Hydrolab Quanta units, complete with sealed flow cell, allow users to obtain exceptionally accurate results in the field.
It's important to note that parameter selection in monitoring program design is most often dictated by the regulatory status of the site.
However, background water quality constituents, purging indicator parameters, and contaminants all represent targets for data collection programs.
The tools and procedures used in these programs should be equally rigorous and applicable to all categories of data, since all may be needed to determine or support regulatory action.
Low flow sampling: parameter stabilisation
It is recommended that water quality parameters be used to determine purging needs prior to sample collection in each well.
Stabilisation of parameters such as pH, specific conductance (EC), dissolved oxygen (DO), oxidation-reduction potential (ORP), temperature, and turbidity should be used to determine when formation water is accessed during purging.
In general, the order of stabilisation is pH, temperature, and EC, followed by ORP, DO, and turbidity.
It should be noted that turbidity is a very conservative parameter in terms of stabilisation.
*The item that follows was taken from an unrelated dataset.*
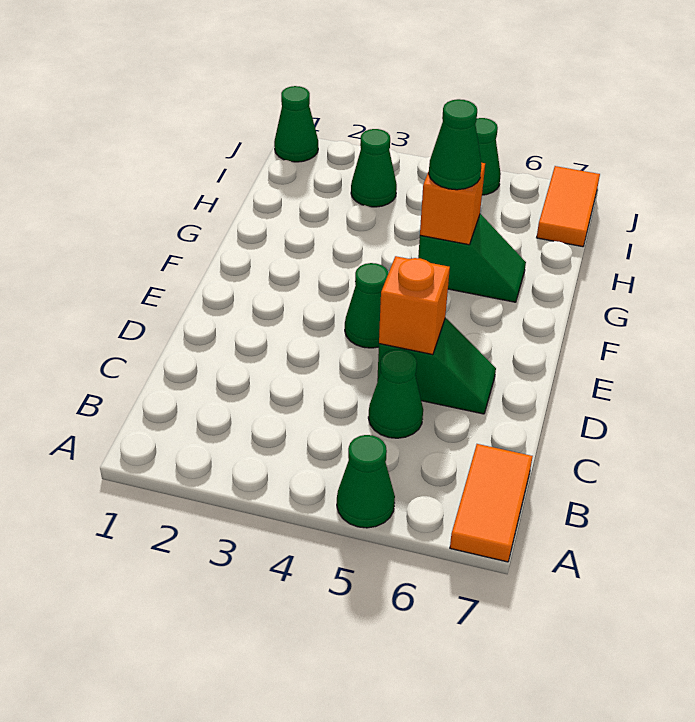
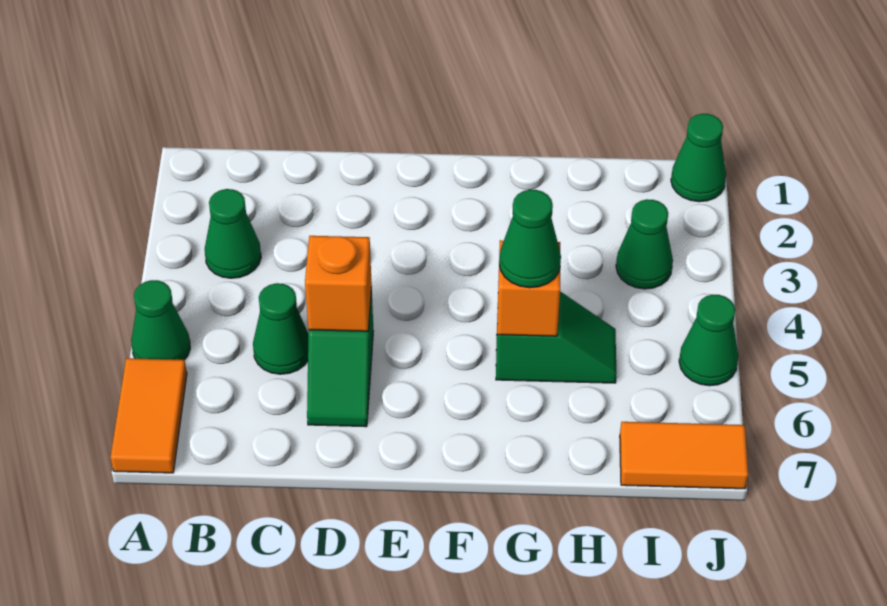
orange 1x2 tile [450,444,533,562] -> orange 1x2 tile turned to [111,358,187,473]
green 1x1 cone [345,263,388,348] -> green 1x1 cone moved to [205,189,261,278]
green 1x2 slope [418,214,526,302] -> green 1x2 slope turned to [496,292,616,383]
Turbidity is always the last parameter to stabilise and excessive purge times are invariably related to the establishment of too stringent turbidity stabilisation criteria.
It should also be noted that natural turbidity levels in ground water may exceed 10 nephelometric turbidity units (NTUs).
In-line water quality indicator parameters should be continuously monitored during purging.
Water level drawdown should also be checked periodically as a guide to flow rate adjustment with the goal being minimal drawdown (<0.1m) during purging. Measurements of water quality parameters should be taken every three to five minutes.
Stabilisation is achieved after all parameters being measured have stabilised for three successive readings. In lieu of measuring all five parameters, a minimum subset would include pH, conductivity, and DO (or turbidity).
Three successive readings should be within + 0.1 for pH, + 3% for conductivity, + 10mv for ORP, and +10% for DO or turbidity. These are guidelines provided for rough estimates only.